Shaking off the Googlebot

Forum Moderators: open

Message Too Old, No Replies

Shaking off the Googlebot

Soometimes it's necessary!

yosmc

2:22 am on Apr 12, 2003 (gmt 0)

I'm aware that the Googlebot obeys robot.txt and does what it is supposed to do, however I find communication with the bot fairly difficult. Here's what I am stating in my robots.txt file:

#no robots
User-agent: *
Disallow: /images/
Disallow: /profile.php
Disallow: /posting.php
Disallow: /privmsg.php

Yet, Google has freshly indexed pages like...

[mysite.com...]
[mysite.com...]

Why?!

PS. Yep I have already tested with the robot checker available on this site, and it appears that the script is very happy with it.

jdMorgan

2:28 am on Apr 12, 2003 (gmt 0)

yosmc,

Your robots.txt as shown should have prevented those URLs from being spidered, as long as that's what was in it at the time the site was crawled.

You should report this to Google.

Jim

TheDave

3:12 am on Apr 12, 2003 (gmt 0)

Even though you have excluded those pages from being crawled, google can still find a link to them, and it's the link that it knows about.

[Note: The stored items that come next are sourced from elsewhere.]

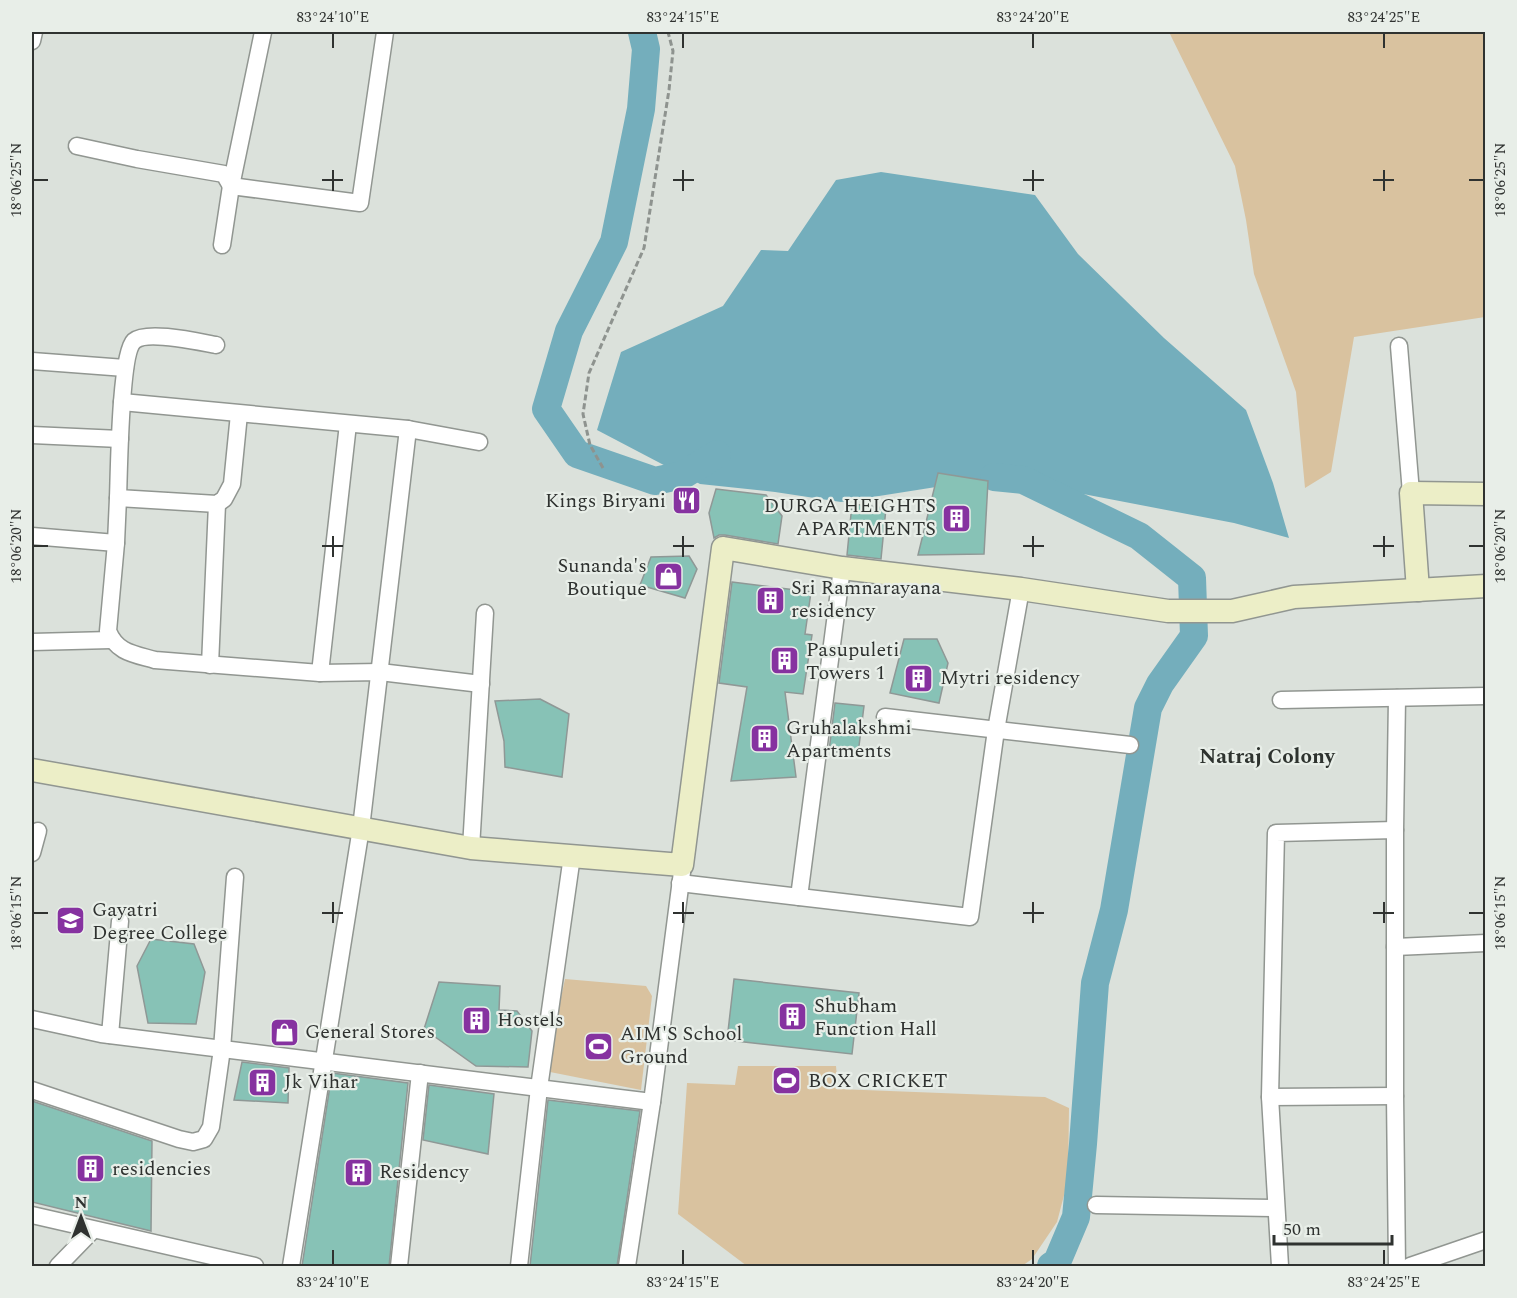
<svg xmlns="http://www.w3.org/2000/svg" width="1517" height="1298" font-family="Spectral,serif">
  <rect width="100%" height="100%" fill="#dbe1db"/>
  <g fill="#d9c29f">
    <polygon points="1169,32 1485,32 1485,317 1354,337 1331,472 1305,488 1296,392 1254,274 1246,220 1235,166"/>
    <polygon points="565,979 646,986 652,996 641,1090 550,1072 556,1021"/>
    <polygon points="738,1066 836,1066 838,1089 1045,1097 1069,1108 1068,1180 1057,1222 1032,1259 1022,1266 747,1266 678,1214 687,1083 735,1085"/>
  </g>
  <polygon fill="#74aebc" points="881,172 1035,195 1078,254 1164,338 1246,410 1273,483 1289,538 1234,523 1026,483 936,487 841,502 775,492 700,484 597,430 621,352 723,306 761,250 788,251 836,180"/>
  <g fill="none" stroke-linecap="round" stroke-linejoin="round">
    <g stroke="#74aebc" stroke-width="28">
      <polyline points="642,32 646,49 641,109 614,242 569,331 546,409 577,454 655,481 683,475 717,454"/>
      <polyline points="994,477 1023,480 1139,536 1192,578 1194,636 1160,684 1148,708 1114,910 1095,983 1083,1144 1076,1217 1057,1262 1051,1266"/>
    </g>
  </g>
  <g fill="#87c2b6" stroke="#8f9896" stroke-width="1.5">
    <polygon points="938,473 988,481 984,554 918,555"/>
    <polygon points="716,489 766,495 782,516 778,544 725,535 719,535 714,538 709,513"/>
    <polygon points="852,504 886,508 881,559 847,555"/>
    <polygon points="689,556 697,569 685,598 640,585 651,557"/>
    <polygon points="732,582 811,592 805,634 812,635 803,694 785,692 796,777 731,781 747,687 719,683"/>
    <polygon points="904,639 937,639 948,663 939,703 890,693"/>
    <polygon points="540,699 569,714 562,777 505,767 504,741 495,701"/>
    <polygon points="835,703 864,706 858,754 829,751"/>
    <polygon points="151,939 194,944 205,972 196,1024 148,1023 137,966"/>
    <polygon points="734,979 859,993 852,1054 727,1040"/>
    <polygon points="439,982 500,986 499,1010 517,1011 532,1031 528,1067 476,1066 424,1029"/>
    <polygon points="242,1062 289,1068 288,1103 234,1100"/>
    <polygon points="332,1073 408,1083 389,1266 302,1266"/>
    <polygon points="429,1085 494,1094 488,1154 423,1140"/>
    <polygon points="548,1100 640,1111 617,1266 530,1266"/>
    <polygon points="32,1101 152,1141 151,1231 32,1202"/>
  </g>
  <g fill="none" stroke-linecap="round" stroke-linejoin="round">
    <defs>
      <g id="street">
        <polyline points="32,41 34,32"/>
        <polyline points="77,146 137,159 224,174 231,186"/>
        <polyline points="231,186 360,203 385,32"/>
        <polyline points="222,245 231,186 263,32"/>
        <path d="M 216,345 C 199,342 147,330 134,341 C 120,354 119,473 118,498 L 217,504 L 224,499 L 232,484 L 239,414"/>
        <polyline points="1399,346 1411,493"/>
        <polyline points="32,361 125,368"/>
        <polyline points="122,402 408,429 479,442"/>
        <polyline points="32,435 120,439"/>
        <path d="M 118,498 L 116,543 L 108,631 C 117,653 134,654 155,660 L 320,673 L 380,672 L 481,684"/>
        <polyline points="32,536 116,543"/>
        <polyline points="32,642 111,640"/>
        <polyline points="210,665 217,504"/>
        <polyline points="320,673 348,424"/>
        <polyline points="1281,700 1486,696"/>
        <polyline points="885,717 1130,745"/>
        <polyline points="1395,830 1397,698"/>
        <polyline points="471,848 485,613"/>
        <polyline points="32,853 38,831"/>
        <polyline points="680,883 970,917 996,730 1021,589"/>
        <polyline points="799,897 842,568"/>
        <polyline points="1395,947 1486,943"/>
        <polyline points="32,1019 101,1034 652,1102"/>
        <polyline points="110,1035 120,921"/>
        <polyline points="32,1090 179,1139 193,1142 204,1139 211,1127 222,1049 235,877"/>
        <polyline points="1270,1097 1395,1096"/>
        <polyline points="1096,1205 1276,1208"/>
        <polyline points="32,1215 255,1266"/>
        <polyline points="58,1266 93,1230"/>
        <polyline points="291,1266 361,828 408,429"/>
        <polyline points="399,1266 420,1073"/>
        <polyline points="519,1266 539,1088 572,856"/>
        <polyline points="627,1266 652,1102 682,872"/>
        <polyline points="1280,1266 1270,1097 1276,833 1395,830 1395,1096 1397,1266"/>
        <polyline points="1410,1266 1486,1240"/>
      </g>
      <g id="secondary">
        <polyline points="1418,590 1411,493 1486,494"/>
        <polyline points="32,770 471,848 682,865 723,548 842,568 1021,589 1168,611 1232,611 1294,597 1486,586"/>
      </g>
    </defs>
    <use href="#street" stroke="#919691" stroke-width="19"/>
    <use href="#secondary" stroke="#919691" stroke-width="25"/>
    <polyline stroke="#8e938f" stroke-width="3" stroke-dasharray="6 3" stroke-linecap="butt" points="603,468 590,445 583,414 589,373 644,248 669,90 673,51 668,32"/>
    <use href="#street" stroke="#fff" stroke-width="16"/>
    <use href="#secondary" stroke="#eceec7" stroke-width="22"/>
  </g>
  <path fill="none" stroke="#2f3230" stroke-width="2" d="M 333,33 L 333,48M 683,33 L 683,48M 1033,33 L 1033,48M 1384,33 L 1384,48M 333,170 L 333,191M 683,170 L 683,191M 1033,170 L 1033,191M 1384,170 L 1384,191M 33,180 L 48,180M 322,180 L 343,180M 673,180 L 694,180M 1023,180 L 1044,180M 1373,180 L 1394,180M 1469,180 L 1484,180M 333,536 L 333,557M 683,536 L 683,557M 1033,536 L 1033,557M 1384,536 L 1384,557M 33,546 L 48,546M 322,546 L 343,546M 673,546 L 694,546M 1023,546 L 1044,546M 1373,546 L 1394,546M 1469,546 L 1484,546M 333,902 L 333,923M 683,902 L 683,923M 1033,902 L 1033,923M 1384,902 L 1384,923M 33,913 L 48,913M 322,913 L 343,913M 673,913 L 694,913M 1023,913 L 1044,913M 1373,913 L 1394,913M 1469,913 L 1484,913M 333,1250 L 333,1265M 683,1250 L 683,1265M 1033,1250 L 1033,1265M 1384,1250 L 1384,1265"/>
  <defs>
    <symbol id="restaurant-square" viewBox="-11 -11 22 22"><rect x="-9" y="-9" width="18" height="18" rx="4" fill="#8632a0" stroke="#e8eee8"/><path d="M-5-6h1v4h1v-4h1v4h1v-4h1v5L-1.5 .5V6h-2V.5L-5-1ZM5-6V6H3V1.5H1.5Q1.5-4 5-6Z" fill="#fff"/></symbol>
    <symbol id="building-square" viewBox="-11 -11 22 22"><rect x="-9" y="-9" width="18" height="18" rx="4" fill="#8632a0" stroke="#e8eee8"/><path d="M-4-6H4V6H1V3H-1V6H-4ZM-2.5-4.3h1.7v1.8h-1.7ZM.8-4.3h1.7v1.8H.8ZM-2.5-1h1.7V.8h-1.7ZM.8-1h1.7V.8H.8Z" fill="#fff"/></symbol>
    <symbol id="shop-square" viewBox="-11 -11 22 22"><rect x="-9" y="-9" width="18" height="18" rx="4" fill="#8632a0" stroke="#e8eee8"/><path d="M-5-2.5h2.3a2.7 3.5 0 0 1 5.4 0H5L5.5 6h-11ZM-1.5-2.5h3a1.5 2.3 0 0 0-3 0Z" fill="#fff"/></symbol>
    <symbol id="university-square" viewBox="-11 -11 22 22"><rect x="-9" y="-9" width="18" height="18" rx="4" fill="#8632a0" stroke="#e8eee8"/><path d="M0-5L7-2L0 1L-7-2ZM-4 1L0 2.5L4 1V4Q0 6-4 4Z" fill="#fff"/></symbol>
    <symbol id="stadium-square" viewBox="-11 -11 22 22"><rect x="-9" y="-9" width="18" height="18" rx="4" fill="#8632a0" stroke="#e8eee8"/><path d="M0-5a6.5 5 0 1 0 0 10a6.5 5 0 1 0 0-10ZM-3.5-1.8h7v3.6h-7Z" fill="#fff"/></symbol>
  </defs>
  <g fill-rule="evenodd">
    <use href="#restaurant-square" x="670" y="484" width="33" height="33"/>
    <use href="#building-square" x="940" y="502" width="33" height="33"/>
    <use href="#shop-square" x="652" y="560" width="33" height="33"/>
    <use href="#building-square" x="754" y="584" width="33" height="33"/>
    <use href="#building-square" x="768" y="644" width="33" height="33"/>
    <use href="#building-square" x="902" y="662" width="33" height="33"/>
    <use href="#building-square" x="748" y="722" width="33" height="33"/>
    <use href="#university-square" x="54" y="904" width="33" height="33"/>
    <use href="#building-square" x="776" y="1000" width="33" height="33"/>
    <use href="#building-square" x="460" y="1004" width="33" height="33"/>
    <use href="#shop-square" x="268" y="1016" width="33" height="33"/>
    <use href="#stadium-square" x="582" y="1030" width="33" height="33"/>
    <use href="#stadium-square" x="770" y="1064" width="33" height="33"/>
    <use href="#building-square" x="246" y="1066" width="33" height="33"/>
    <use href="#building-square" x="74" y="1152" width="33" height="33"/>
    <use href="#building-square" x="342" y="1156" width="33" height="33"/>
  </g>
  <g text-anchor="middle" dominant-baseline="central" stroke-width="4.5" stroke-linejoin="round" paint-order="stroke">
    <g font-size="20" fill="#2f3230" stroke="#e8eee8" text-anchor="start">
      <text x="666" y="501" text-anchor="end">Kings Biryani</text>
      <text x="936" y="506" text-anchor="end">DURGA HEIGHTS<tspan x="936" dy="23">APARTMENTS</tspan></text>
      <text x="647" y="566" text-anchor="end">Sunanda's<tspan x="647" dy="23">Boutique</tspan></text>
      <text x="791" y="588">Sri Ramnarayana<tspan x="791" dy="23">residency</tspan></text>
      <text x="806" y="650">Pasupuleti<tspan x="806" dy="23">Towers 1</tspan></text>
      <text x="940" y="678">Mytri residency</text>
      <text x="786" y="728">Gruhalakshmi<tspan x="786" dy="23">Apartments</tspan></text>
      <text x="92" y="910">Gayatri<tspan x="92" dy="23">Degree College</tspan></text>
      <text x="814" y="1006">Shubham<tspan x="814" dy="23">Function Hall</tspan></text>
      <text x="497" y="1020">Hostels</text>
      <text x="305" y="1032">General Stores</text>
      <text x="620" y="1034">AIM'S School<tspan x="620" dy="23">Ground</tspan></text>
      <text x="808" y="1081">BOX CRICKET</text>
      <text x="284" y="1082">Jk Vihar</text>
      <text x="112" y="1169">residencies</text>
      <text x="379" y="1172">Residency</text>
    </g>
    <g font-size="21" font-weight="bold" fill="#2e332f" stroke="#e8eee8">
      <text x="1267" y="757">Natraj Colony</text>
    </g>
  </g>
  <rect width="1517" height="1298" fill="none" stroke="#e8eee8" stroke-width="66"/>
  <g transform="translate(81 1217)" stroke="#e8eee8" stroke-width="4.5" paint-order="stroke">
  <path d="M0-4.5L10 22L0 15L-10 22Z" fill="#2f3230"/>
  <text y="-9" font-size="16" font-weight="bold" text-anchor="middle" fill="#2f3230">N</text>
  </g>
  <path d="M1274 1235v9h118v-9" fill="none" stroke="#2f3230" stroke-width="3"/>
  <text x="1283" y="1235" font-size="18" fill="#2f3230" stroke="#e8eee8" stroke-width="4.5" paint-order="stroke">50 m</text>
  <rect x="33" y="33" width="1451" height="1232" fill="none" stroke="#2f3230" stroke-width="2"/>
  <g font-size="15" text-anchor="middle" fill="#2f3230">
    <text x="333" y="22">83°24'10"E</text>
    <text x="683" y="22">83°24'15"E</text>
    <text x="1033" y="22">83°24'20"E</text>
    <text x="1384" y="22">83°24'25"E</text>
    <text transform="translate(16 180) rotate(-90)" y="5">18°06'25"N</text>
    <text transform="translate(1500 180) rotate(-90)" y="5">18°06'25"N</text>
    <text transform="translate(16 546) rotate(-90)" y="5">18°06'20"N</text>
    <text transform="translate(1500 546) rotate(-90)" y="5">18°06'20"N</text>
    <text transform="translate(16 913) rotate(-90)" y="5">18°06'15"N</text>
    <text transform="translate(1500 913) rotate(-90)" y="5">18°06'15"N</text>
    <text x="333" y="1287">83°24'10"E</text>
    <text x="683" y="1287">83°24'15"E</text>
    <text x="1033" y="1287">83°24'20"E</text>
    <text x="1384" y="1287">83°24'25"E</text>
  </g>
</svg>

Are the pages in google's cache?

yosmc

3:25 am on Apr 12, 2003 (gmt 0)

Interesting point, Dave - no they're not, and they have the URL instead of the page title. But why would Google add a link to the index that it's not allowed to spider anyway? Is it a feature, or a bug?

jdMorgan

3:30 am on Apr 12, 2003 (gmt 0)

yosmc,

OK, you didn't say so in your first post. Have a look at this recent thread [webmasterworld.com], and the link I posted there.

Jim

yosmc

3:36 am on Apr 12, 2003 (gmt 0)

Thanks, very cool, that's exactly what I wanted to know. Sorry for the missing info, in my part of the world it's already fairly late (or early) - I simply forgot. :)

GoogleGuy

6:09 am on Apr 12, 2003 (gmt 0)

That's right. If we see references to a page that we can't crawl, we can still return a pointer to the link.